▶ _Work to complete_
Write out, word for word, every line from the one containing "- Reason: OpenCL.dll" through the final line of the records.

▶ _Saved data entries_
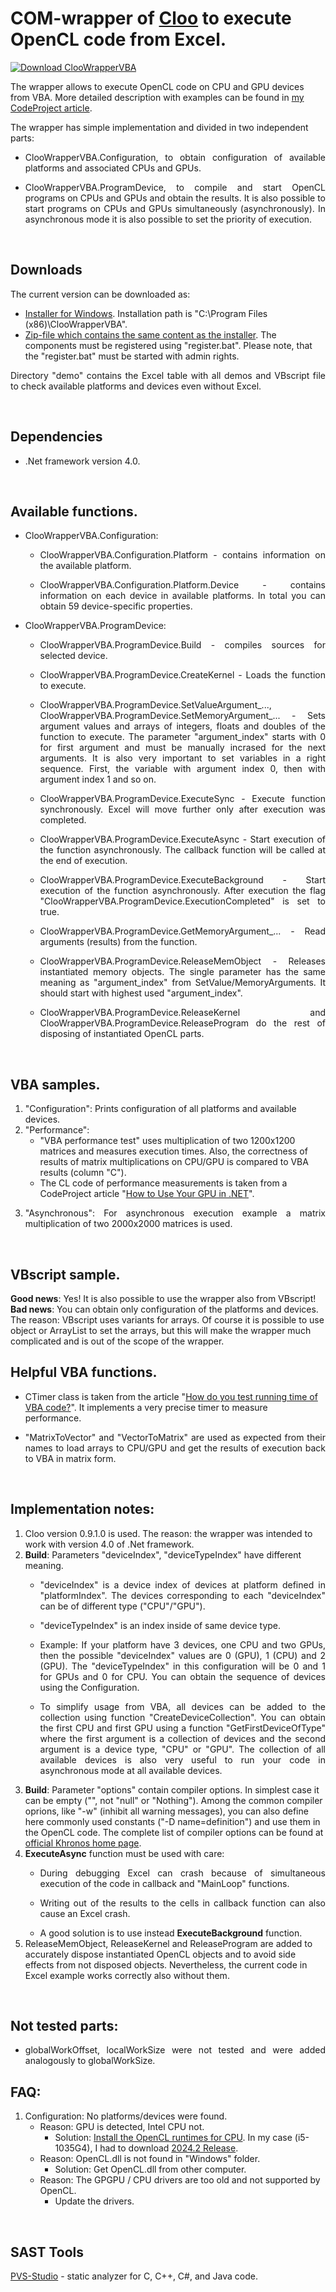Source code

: # COM-wrapper of [Cloo](https://github.com/clSharp/Cloo) to execute OpenCL code from Excel.
[![Download ClooWrapperVBA](https://img.shields.io/sourceforge/dm/cloowrappervba.svg)](https://sourceforge.net/projects/cloowrappervba/files/latest/download)

The wrapper allows to execute OpenCL code on CPU and GPU devices from VBA.
More detailed description with examples can be found in [my CodeProject article](https://www.codeproject.com/Articles/5332060/How-to-Use-GPU-in-VBA-Excel).

The wrapper has simple implementation and divided in two independent parts:
- <p style='text-align:justify'>ClooWrapperVBA.Configuration, to obtain configuration of available platforms and associated CPUs and GPUs.</p>
- <p style='text-align:justify'>ClooWrapperVBA.ProgramDevice, to compile and start OpenCL programs on CPUs and GPUs and obtain the results. It is also possible to start programs on CPUs and GPUs simultaneously (asynchronously). In asynchronous mode it is also possible to set the priority of execution.</p>
<br>

## Downloads
The current version can be downloaded as:
* [Installer for Windows](https://sourceforge.net/projects/cloowrappervba/files/ClooWrapperVBA%20setup.exe/download). Installation path is "C:\Program Files (x86)\ClooWrapperVBA\".
* [Zip-file which contains the same content as the installer](https://sourceforge.net/projects/cloowrappervba/files/ClooWrapperVBA.zip/download). The components must be registered using "register.bat". Please note, that the "register.bat" must be started with admin rights.

<p style='text-align:justify'>Directory "demo" contains the Excel table with all demos and VBscript file to check available platforms and devices even without Excel.</p>
<br>

## Dependencies
* .Net framework version 4.0.
<br>

## Available functions.
* ClooWrapperVBA.Configuration:
    * <p style='text-align:justify'>ClooWrapperVBA.Configuration.Platform - contains information on the available platform.</p>
    * <p style='text-align:justify'>ClooWrapperVBA.Configuration.Platform.Device - contains information on each device in available platforms. In total you can obtain 59 device-specific properties.</p>


* ClooWrapperVBA.ProgramDevice:
    * <p style='text-align:justify'>ClooWrapperVBA.ProgramDevice.Build - compiles sources for selected device.</p>
    * <p style='text-align:justify'>ClooWrapperVBA.ProgramDevice.CreateKernel - Loads the function to execute.</p>
    * <p style='text-align:justify'>ClooWrapperVBA.ProgramDevice.SetValueArgument_..., ClooWrapperVBA.ProgramDevice.SetMemoryArgument_... - Sets argument values and arrays of integers, floats and doubles of the function to execute. The parameter "argument_index" starts with 0 for first argument and must be manually incrased for the next arguments. It is also very important to set variables in a right sequence. First, the variable with argument index 0, then with argument index 1 and so on.</p>
    * <p style='text-align:justify'>ClooWrapperVBA.ProgramDevice.ExecuteSync - Execute function synchronously. Excel will move further only after execution was completed.</p>
    * <p style='text-align:justify'>ClooWrapperVBA.ProgramDevice.ExecuteAsync - Start execution of the function asynchronously. The callback function will be called at the end of execution.</p>
    * <p style='text-align:justify'>ClooWrapperVBA.ProgramDevice.ExecuteBackground - Start execution of the function asynchronously. After execution the flag "ClooWrapperVBA.ProgramDevice.ExecutionCompleted" is set to true.</p>
    * <p style='text-align:justify'>ClooWrapperVBA.ProgramDevice.GetMemoryArgument_... - Read arguments (results) from the function.</p>
    * <p style='text-align:justify'>ClooWrapperVBA.ProgramDevice.ReleaseMemObject - Releases instantiated memory objects. The single parameter has the same meaning as "argument_index" from SetValue/MemoryArguments. It should start with highest used "argument_index".</p>
    * <p style='text-align:justify'>ClooWrapperVBA.ProgramDevice.ReleaseKernel and ClooWrapperVBA.ProgramDevice.ReleaseProgram do the rest of disposing of instantiated OpenCL parts.</p>
<br>

## VBA samples.
1. "Configuration": Prints configuration of all platforms and available devices.
2. "Performance":
    - "VBA performance test" uses multiplication of two 1200x1200 matrices and measures execution times. Also, the correctness of results of matrix multiplications on CPU/GPU is compared to VBA results (column "C").
    - The CL code of performance measurements is taken from a CodeProject article "[How to Use Your GPU in .NET](https://www.codeproject.com/Articles/1116907/How-to-Use-Your-GPU-in-NET)".
3. <p style='text-align:justify'>"Asynchronous": For asynchronous execution example a matrix multiplication of two 2000x2000 matrices is used.</p>
<br>

## VBscript sample.
**Good news**: Yes! It is also possible to use the wrapper also from VBscript!
<br>
**Bad news**: You can obtain only configuration of the platforms and devices. The reason: VBscript uses variants for arrays. Of course it is possible to use object or ArrayList to set the arrays, but this will make the wrapper much complicated and is out of the scope of the wrapper.
<br>

## Helpful VBA functions.
- CTimer class is taken from the article "[How do you test running time of VBA code?](https://stackoverflow.com/questions/198409/how-do-you-test-running-time-of-vba-code)". It implements a very precise timer to measure performance.
- <p style='text-align:justify'>"MatrixToVector" and "VectorToMatrix" are used as expected from their names to load arrays to CPU/GPU and get the results of execution back to VBA in matrix form.</p>
<br>

## Implementation notes:
1. Cloo version 0.9.1.0 is used. The reason: the wrapper was intended to work with version 4.0 of .Net framework.
2. **Build**: Parameters "deviceIndex", "deviceTypeIndex" have different meaning. 
    - <p style='text-align:justify'>"deviceIndex" is a device index of devices at platform defined in "platformIndex". The devices corresponding to each "deviceIndex" can be of different type ("CPU"/"GPU").</p> 
    - "deviceTypeIndex" is an index inside of same device type. 
    - <p style='text-align:justify'>Example: If your platform have 3 devices, one CPU and two GPUs, then the possible "deviceIndex" values are 0 (GPU), 1 (CPU) and 2 (GPU). The "deviceTypeIndex" in this configuration will be 0 and 1 for GPUs and 0 for CPU. You can obtain the sequence of devices using the Configuration.</p>
    - <p style='text-align:justify'>To simplify usage from VBA, all devices can be added to the collection using function "CreateDeviceCollection". You can obtain the first CPU and first GPU using a function "GetFirstDeviceOfType" where the first argument is a collection of devices and the second argument is a device type, "CPU" or "GPU". The collection of all available devices is also very useful to run your code in asynchronous mode at all available devices.</p>
3. **Build**: Parameter "options" contain compiler options. In simplest case it can be empty ("", not "null" or "Nothing"). Among the common compiler oprions, like "-w" (inhibit all warning messages), you can also define here commonly used constants ("-D name=definition") and use them in the OpenCL code. The complete list of compiler options can be found at [official Khronos home page](https://www.khronos.org/registry/OpenCL/sdk/1.0/docs/man/xhtml/clBuildProgram.html).
4. **ExecuteAsync** function must be used with care:
    - <p style='text-align:justify'>During debugging Excel can crash because of simultaneous execution of the code in callback and "MainLoop" functions.</p>
    - <p style='text-align:justify'>Writing out of the results to the cells in callback function can also cause an Excel crash.</p>
    - A good solution is to use instead **ExecuteBackground** function.
5. ReleaseMemObject, ReleaseKernel and ReleaseProgram are added to accurately dispose instantiated OpenCL objects and to avoid side effects from not disposed objects. Nevertheless, the current code in Excel example works correctly also without them.
<br>

## Not tested parts:
- <p style='text-align:justify'>globalWorkOffset, localWorkSize were not tested and were added analogously to globalWorkSize.</p>

## FAQ:
1. Configuration: No platforms/devices were found.
    - Reason: GPU is detected, Intel CPU not. 
	    - Solution: [Install the OpenCL runtimes for CPU](https://www.intel.com/content/www/us/en/developer/articles/technical/intel-cpu-runtime-for-opencl-applications-with-sycl-support.html). In my case (i5-1035G4), I had to download [2024.2 Release](https://registrationcenter-download.intel.com/akdlm/IRC_NAS/d9883ab0-0e26-47fd-9612-950b95460d72/w_opencl_runtime_p_2024.2.0.980.exe). 
    - Reason: OpenCL.dll is not found in "Windows" folder.
        - Solution: Get OpenCL.dll from other computer.
    - Reason: The GPGPU / CPU drivers are too old and not supported by OpenCL.
        - Update the drivers.
<br>

## SAST Tools

[PVS-Studio](https://pvs-studio.com/pvs-studio/?utm_source=website&utm_medium=github&utm_campaign=open_source) - static analyzer for C, C++, C#, and Java code.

▶ _Reply_
    - Reason: OpenCL.dll is not found in "Windows" folder.
        - Solution: Get OpenCL.dll from other computer.
    - Reason: The GPGPU / CPU drivers are too old and not supported by OpenCL.
        - Update the drivers.
<br>

## SAST Tools

[PVS-Studio](https://pvs-studio.com/pvs-studio/?utm_source=website&utm_medium=github&utm_campaign=open_source) - static analyzer for C, C++, C#, and Java code.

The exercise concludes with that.